(Excerpts from a dataset)
········

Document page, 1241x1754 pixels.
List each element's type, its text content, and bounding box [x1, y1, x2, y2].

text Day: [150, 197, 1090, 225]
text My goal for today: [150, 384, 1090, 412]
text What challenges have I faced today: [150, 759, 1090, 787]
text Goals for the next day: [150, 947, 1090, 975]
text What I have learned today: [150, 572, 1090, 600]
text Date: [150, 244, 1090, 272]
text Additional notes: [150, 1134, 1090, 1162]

········

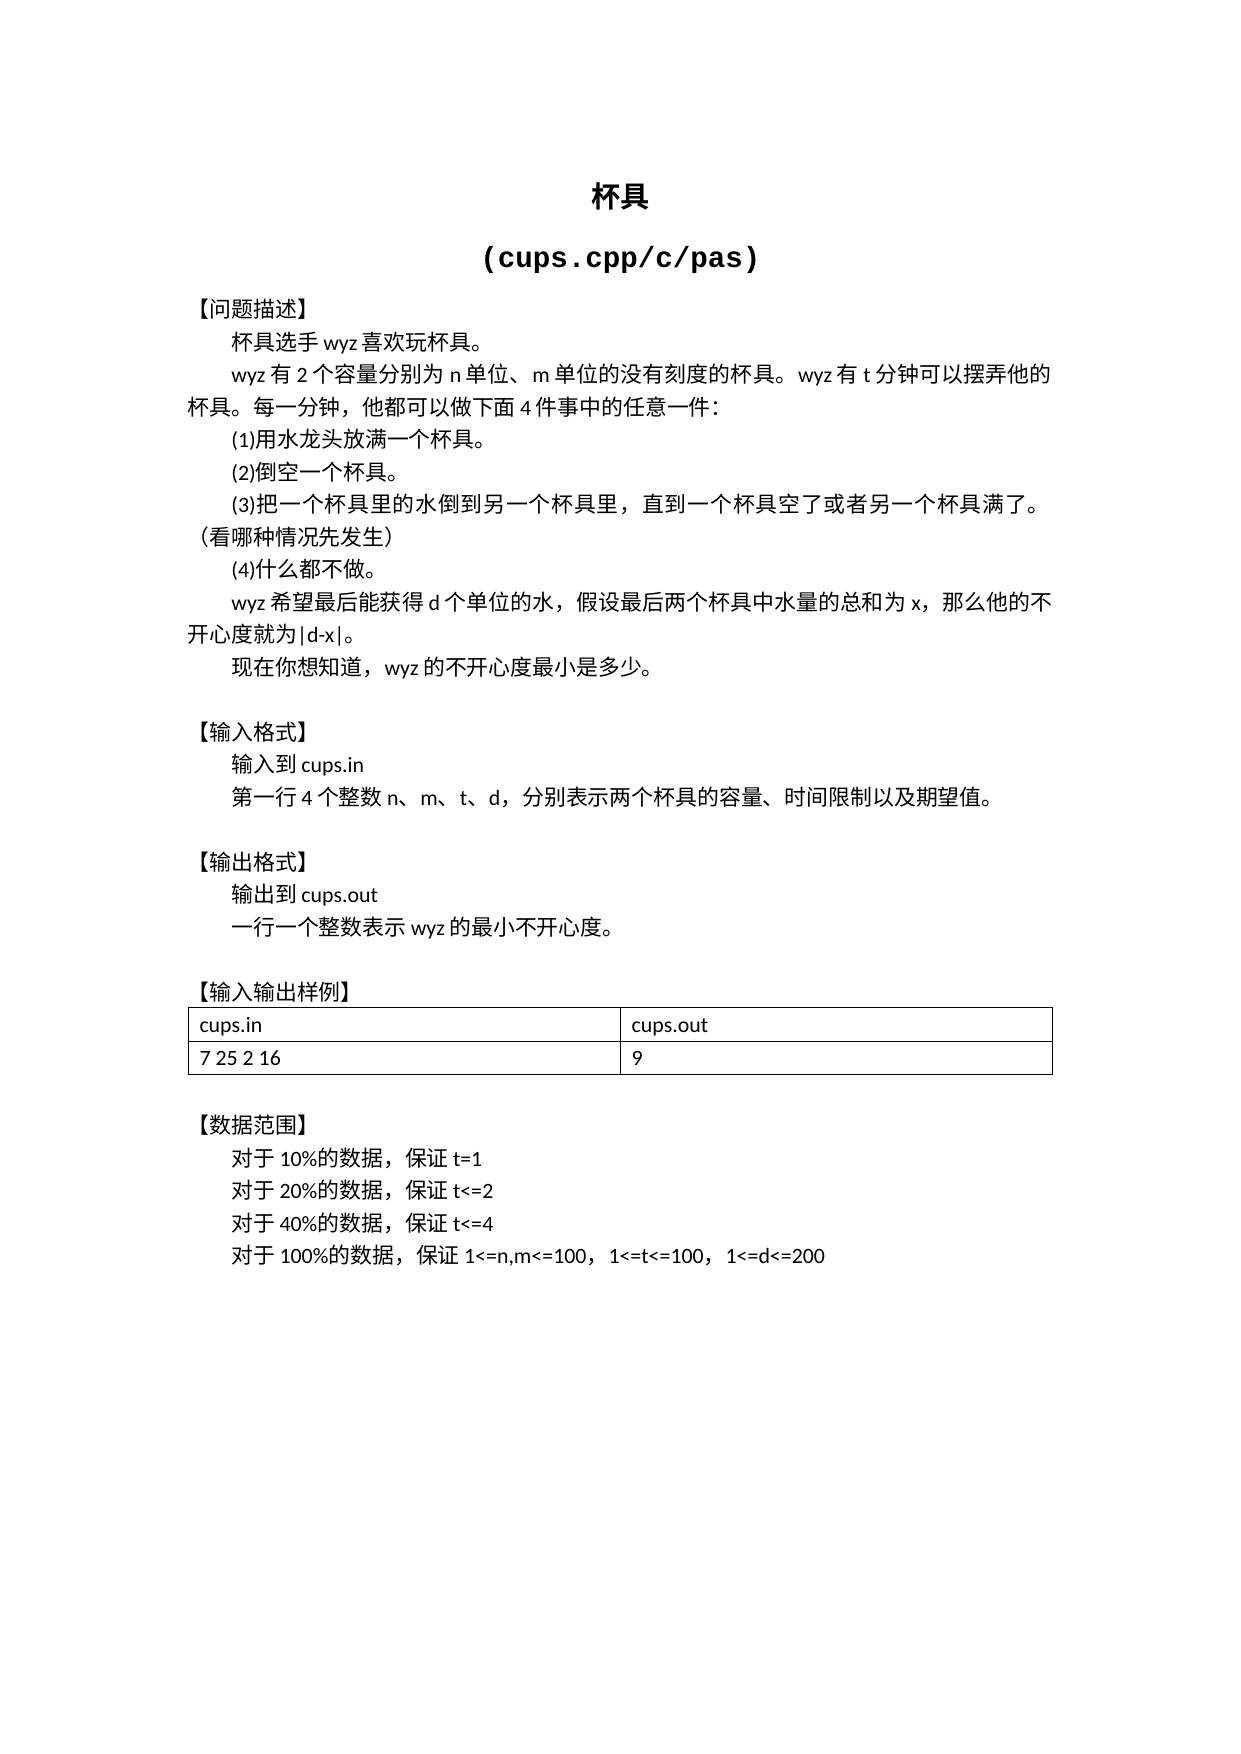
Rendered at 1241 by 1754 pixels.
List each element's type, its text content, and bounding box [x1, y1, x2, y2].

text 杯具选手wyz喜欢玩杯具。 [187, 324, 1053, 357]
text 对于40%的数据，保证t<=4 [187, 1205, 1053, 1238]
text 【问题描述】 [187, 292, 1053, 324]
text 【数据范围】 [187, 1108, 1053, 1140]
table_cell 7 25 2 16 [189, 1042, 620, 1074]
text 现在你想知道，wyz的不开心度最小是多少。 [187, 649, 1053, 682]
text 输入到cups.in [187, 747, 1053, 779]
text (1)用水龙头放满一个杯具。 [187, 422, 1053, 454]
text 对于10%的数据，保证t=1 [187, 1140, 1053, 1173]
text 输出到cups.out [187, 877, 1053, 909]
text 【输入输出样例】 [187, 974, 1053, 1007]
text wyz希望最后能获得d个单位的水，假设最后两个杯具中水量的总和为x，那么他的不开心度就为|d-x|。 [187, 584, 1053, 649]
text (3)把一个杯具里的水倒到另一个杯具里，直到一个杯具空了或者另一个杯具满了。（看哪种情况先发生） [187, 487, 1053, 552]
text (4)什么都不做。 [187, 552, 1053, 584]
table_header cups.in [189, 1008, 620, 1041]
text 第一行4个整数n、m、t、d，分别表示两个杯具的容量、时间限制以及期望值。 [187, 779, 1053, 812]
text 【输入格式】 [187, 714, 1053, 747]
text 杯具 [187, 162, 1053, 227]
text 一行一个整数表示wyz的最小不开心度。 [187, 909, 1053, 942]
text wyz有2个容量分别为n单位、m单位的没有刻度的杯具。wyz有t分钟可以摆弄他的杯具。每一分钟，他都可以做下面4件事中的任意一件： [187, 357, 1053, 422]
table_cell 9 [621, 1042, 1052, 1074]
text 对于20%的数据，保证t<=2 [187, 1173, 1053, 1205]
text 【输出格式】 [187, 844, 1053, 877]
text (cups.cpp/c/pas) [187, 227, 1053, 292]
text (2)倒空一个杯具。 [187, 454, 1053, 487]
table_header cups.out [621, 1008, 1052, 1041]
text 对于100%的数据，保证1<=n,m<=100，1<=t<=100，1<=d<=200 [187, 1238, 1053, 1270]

········

→ **Activity**
In the entries above, copy each line that contains the string "pixels".

→ **Task result**
Document page, 1241x1754 pixels.
Rendered at 1241 by 1754 pixels.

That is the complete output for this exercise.